• [STATED EXERCISE]
Arrange every line of the records below in a Markdown table with the columns "Number" and "Line," one row per line, omitting blank lines. Leave the pictures out of the table.

(Data items)
........

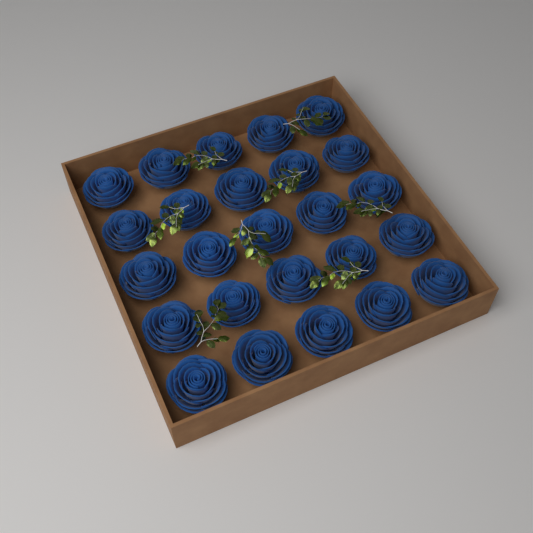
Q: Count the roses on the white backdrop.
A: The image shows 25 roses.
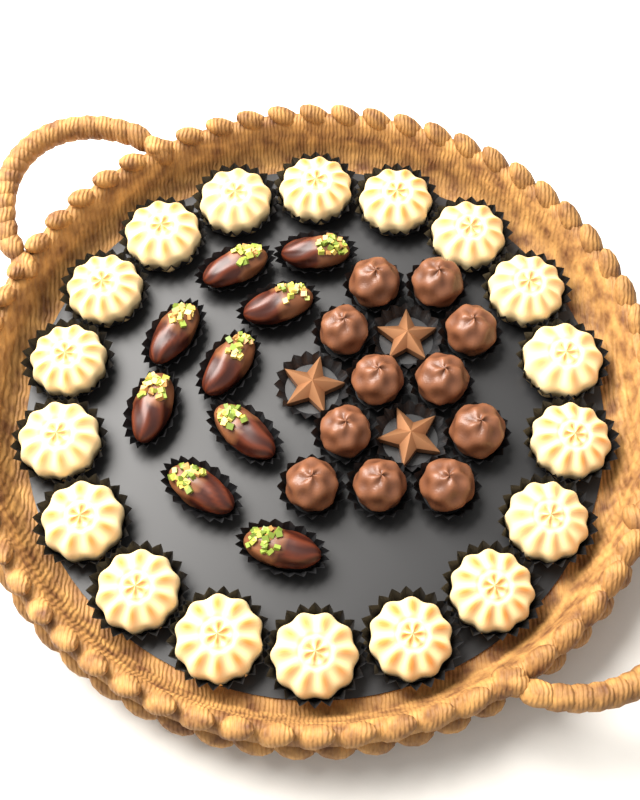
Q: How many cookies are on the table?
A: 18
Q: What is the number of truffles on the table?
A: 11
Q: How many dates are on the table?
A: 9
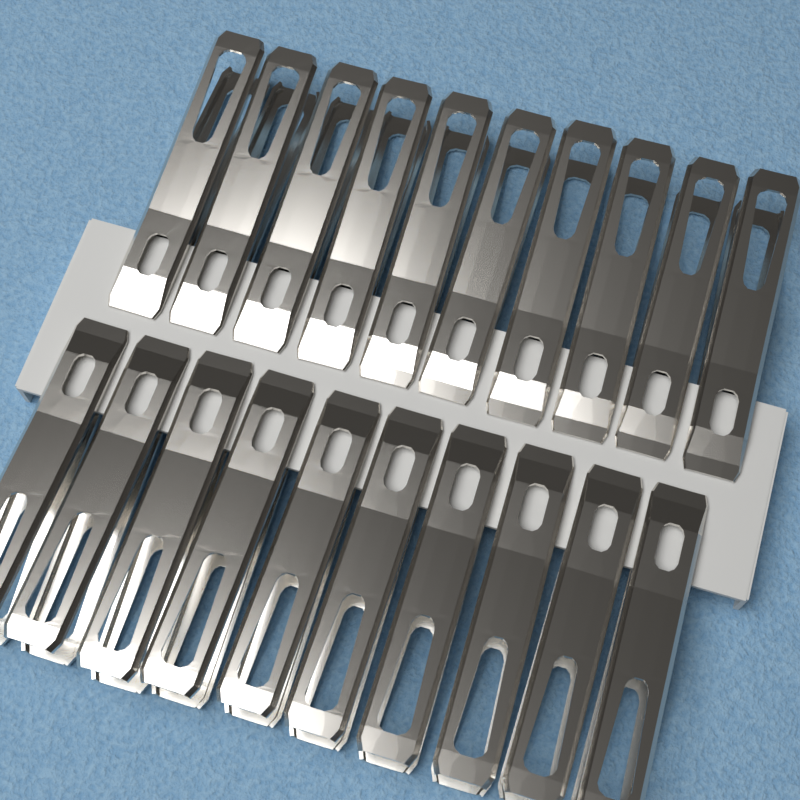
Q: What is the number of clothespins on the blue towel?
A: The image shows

........

• [TASK OUTPUT]
| Number | Line |
|---|---|
| 1 | Q: Count the roses on the white backdrop. |
| 2 | A: The image shows 25 roses. |
| 3 | Q: How many cookies are on the table? |
| 4 | A: 18 |
| 5 | Q: What is the number of truffles on the table? |
| 6 | A: 11 |
| 7 | Q: How many dates are on the table? |
| 8 | A: 9 |
| 9 | Q: What is the number of clothespins on the blue towel? |
| 10 | A: The image shows |